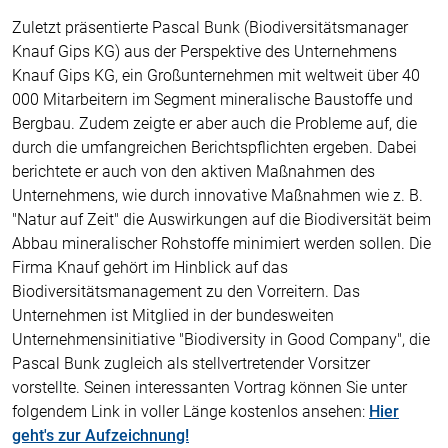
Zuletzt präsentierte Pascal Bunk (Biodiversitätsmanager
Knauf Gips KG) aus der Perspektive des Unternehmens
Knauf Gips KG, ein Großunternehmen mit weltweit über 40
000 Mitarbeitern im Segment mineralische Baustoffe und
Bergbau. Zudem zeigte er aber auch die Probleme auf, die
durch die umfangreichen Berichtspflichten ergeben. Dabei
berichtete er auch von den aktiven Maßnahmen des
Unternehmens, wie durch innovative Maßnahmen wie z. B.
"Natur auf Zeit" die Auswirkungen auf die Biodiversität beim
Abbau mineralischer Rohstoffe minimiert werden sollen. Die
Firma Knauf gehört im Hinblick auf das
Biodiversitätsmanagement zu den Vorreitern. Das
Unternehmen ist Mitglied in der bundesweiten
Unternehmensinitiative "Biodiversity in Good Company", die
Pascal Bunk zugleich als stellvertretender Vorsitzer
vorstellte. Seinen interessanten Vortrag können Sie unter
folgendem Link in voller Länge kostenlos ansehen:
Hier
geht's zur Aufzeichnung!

---

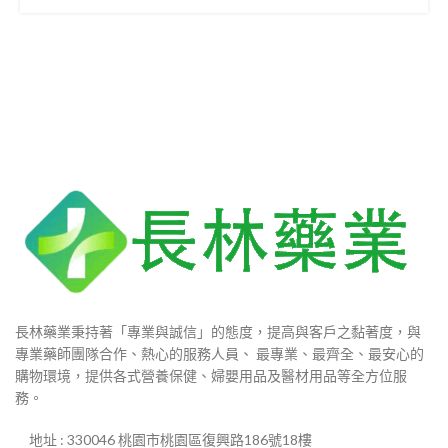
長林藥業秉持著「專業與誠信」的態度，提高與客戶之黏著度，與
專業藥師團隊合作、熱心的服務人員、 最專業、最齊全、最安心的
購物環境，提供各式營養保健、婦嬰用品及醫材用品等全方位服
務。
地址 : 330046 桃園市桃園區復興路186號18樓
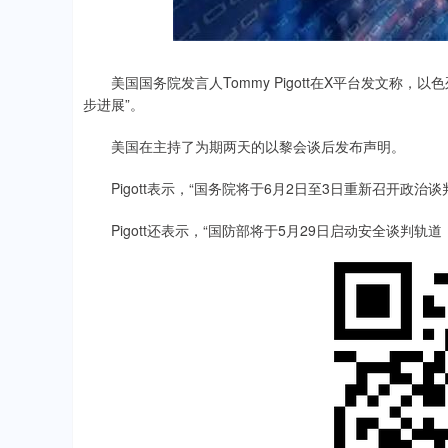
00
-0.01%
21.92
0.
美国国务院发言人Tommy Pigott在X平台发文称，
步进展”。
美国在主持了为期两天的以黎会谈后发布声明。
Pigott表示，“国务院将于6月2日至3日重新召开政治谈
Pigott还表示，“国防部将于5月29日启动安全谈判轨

--

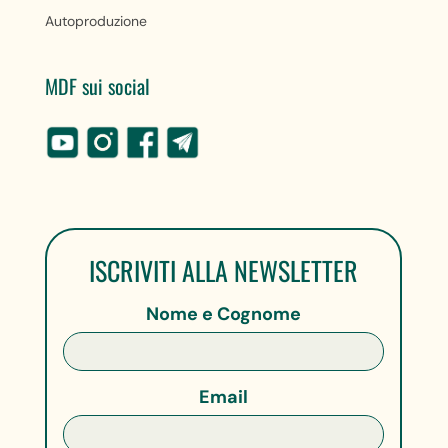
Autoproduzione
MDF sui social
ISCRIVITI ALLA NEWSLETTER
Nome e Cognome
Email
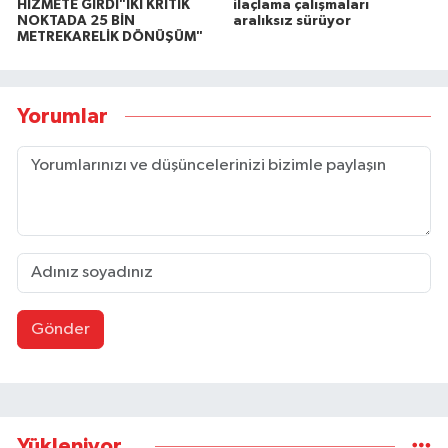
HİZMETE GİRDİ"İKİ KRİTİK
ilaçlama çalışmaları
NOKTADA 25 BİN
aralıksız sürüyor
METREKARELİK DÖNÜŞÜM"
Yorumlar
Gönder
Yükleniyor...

= Task brief =
Restate word for word only the lines above from the line containing "Zuletzt präsentierte Pascal" to the line containing "000 Mitarbeitern im", both of them included.

= Output for this task =
Zuletzt präsentierte Pascal Bunk (Biodiversitätsmanager
Knauf Gips KG) aus der Perspektive des Unternehmens
Knauf Gips KG, ein Großunternehmen mit weltweit über 40
000 Mitarbeitern im Segment mineralische Baustoffe und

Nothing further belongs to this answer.